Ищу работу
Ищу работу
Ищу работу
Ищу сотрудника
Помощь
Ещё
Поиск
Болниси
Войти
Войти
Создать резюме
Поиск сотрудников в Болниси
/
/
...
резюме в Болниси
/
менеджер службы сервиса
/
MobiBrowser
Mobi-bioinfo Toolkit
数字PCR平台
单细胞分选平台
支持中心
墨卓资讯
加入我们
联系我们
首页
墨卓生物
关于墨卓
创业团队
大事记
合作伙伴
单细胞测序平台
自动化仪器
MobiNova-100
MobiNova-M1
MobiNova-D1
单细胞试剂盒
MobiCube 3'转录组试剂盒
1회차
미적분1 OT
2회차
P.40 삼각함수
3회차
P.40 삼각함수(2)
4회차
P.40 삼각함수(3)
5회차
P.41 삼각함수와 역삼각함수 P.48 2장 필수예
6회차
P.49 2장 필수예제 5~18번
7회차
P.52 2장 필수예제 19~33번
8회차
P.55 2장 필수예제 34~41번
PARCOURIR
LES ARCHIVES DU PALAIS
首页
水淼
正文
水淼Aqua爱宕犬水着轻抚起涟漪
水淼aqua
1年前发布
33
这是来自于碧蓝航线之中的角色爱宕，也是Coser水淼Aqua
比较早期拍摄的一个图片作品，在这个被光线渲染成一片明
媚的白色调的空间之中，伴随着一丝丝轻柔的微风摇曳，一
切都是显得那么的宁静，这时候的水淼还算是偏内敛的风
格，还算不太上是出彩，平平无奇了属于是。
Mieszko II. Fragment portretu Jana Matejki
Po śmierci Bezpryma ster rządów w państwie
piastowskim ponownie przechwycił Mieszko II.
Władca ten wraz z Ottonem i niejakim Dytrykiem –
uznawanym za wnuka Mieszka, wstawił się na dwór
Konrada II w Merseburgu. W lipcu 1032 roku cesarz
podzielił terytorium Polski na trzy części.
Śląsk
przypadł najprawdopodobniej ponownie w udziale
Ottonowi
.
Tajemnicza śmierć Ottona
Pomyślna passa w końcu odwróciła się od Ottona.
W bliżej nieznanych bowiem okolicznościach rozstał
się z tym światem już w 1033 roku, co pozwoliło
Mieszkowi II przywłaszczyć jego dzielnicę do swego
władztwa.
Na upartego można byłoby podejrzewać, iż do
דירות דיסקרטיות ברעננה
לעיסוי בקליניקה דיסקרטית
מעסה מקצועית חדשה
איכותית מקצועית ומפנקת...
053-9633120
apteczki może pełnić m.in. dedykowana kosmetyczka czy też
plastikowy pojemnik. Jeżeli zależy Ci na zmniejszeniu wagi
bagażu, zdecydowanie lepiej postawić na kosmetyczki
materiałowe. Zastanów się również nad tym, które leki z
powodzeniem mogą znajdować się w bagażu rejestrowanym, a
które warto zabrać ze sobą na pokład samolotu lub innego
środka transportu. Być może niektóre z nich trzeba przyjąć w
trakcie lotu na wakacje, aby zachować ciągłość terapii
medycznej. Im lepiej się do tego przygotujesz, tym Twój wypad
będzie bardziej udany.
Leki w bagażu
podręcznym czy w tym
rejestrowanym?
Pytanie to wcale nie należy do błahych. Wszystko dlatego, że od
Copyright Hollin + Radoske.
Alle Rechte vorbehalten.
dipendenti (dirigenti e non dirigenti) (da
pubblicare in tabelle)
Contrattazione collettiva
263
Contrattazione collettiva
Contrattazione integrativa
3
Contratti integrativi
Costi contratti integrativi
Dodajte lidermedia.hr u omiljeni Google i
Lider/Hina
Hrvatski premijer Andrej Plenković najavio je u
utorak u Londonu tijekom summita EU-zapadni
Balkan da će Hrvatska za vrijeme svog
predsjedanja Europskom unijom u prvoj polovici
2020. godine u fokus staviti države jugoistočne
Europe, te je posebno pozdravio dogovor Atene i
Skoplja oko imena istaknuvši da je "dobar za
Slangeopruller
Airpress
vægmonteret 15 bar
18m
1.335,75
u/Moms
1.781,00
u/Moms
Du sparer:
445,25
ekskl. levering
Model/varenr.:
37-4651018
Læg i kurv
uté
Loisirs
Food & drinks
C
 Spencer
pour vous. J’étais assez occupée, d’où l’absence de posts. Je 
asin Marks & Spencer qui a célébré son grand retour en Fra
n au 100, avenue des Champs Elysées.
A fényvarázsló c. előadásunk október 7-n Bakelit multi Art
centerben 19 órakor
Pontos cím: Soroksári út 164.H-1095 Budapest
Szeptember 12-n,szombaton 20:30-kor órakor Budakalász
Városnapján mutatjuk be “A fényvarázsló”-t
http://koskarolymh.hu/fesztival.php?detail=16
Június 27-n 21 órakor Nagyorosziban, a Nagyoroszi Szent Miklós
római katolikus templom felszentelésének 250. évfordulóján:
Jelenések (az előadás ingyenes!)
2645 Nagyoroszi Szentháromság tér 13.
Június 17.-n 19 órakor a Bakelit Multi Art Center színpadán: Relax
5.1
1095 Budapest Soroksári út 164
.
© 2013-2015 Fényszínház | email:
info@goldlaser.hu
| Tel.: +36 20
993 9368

------

**Problem details:** If a line in the data contains the string "ponownie", copy it.

**The completed task:**
piastowskim ponownie przechwycił Mieszko II.
przypadł najprawdopodobniej ponownie w udziale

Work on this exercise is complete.